Provided data:
....

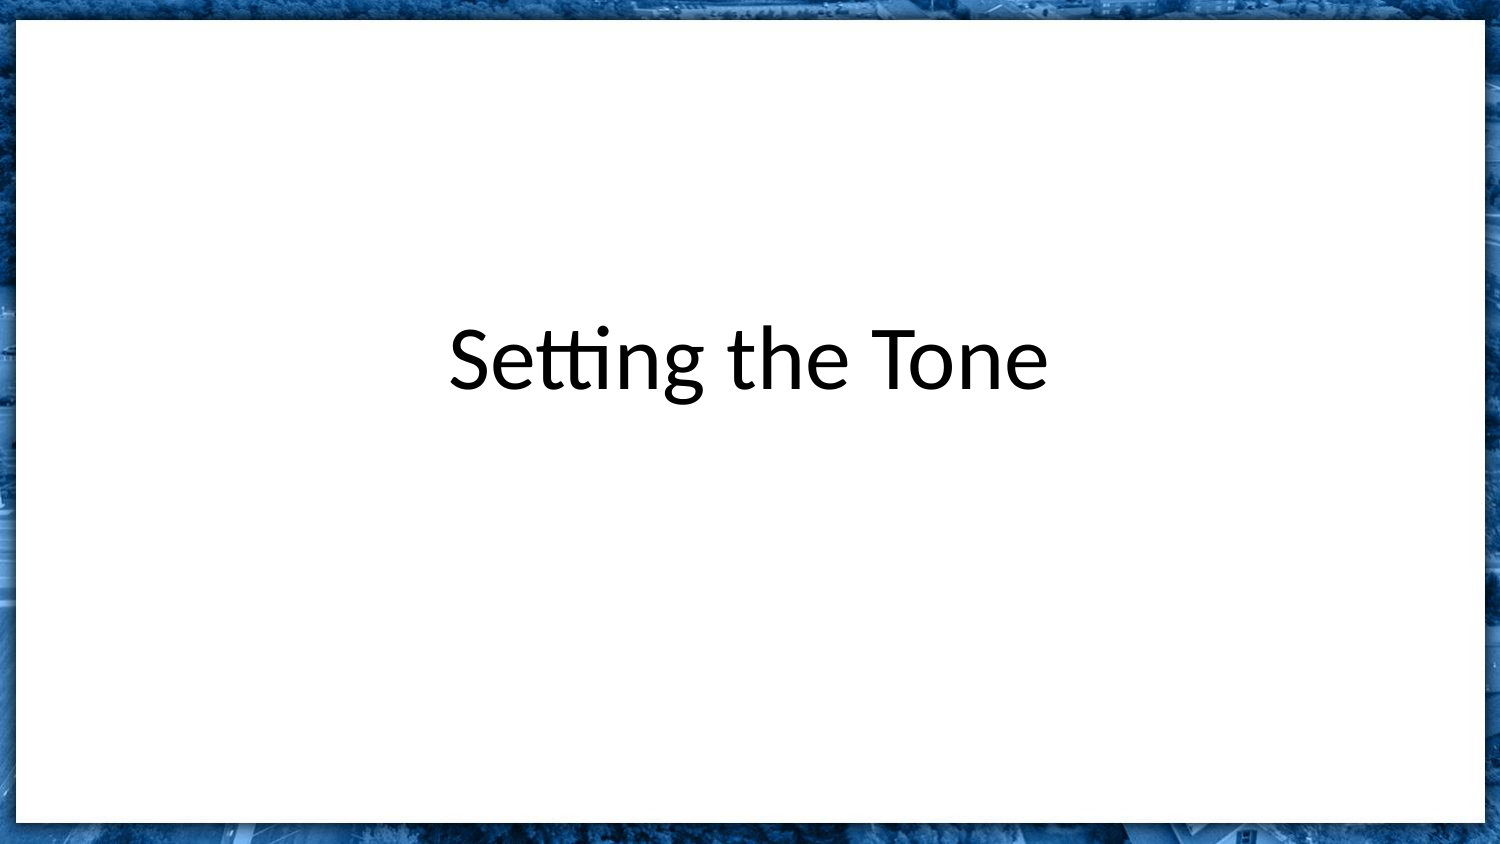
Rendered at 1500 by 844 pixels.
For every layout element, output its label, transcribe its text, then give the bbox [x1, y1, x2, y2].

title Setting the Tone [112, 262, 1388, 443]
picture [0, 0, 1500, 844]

....

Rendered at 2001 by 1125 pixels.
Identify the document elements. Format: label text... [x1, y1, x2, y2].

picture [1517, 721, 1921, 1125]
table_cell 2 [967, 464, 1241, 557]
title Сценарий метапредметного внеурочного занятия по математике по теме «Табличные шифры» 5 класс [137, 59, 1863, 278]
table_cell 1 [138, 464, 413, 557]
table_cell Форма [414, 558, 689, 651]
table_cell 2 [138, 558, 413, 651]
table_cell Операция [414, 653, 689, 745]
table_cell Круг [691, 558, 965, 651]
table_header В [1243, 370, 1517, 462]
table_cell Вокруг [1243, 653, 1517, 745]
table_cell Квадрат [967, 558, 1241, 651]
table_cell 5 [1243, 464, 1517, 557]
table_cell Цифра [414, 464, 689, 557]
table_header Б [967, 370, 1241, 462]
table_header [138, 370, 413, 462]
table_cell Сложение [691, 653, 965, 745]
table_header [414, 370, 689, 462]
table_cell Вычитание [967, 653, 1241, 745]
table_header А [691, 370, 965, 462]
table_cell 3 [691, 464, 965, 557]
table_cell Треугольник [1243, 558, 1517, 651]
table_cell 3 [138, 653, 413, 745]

....

Prompt: For the entries above, count the lines that contain the string "pixels", and state that number without further comment.

Solution below: 2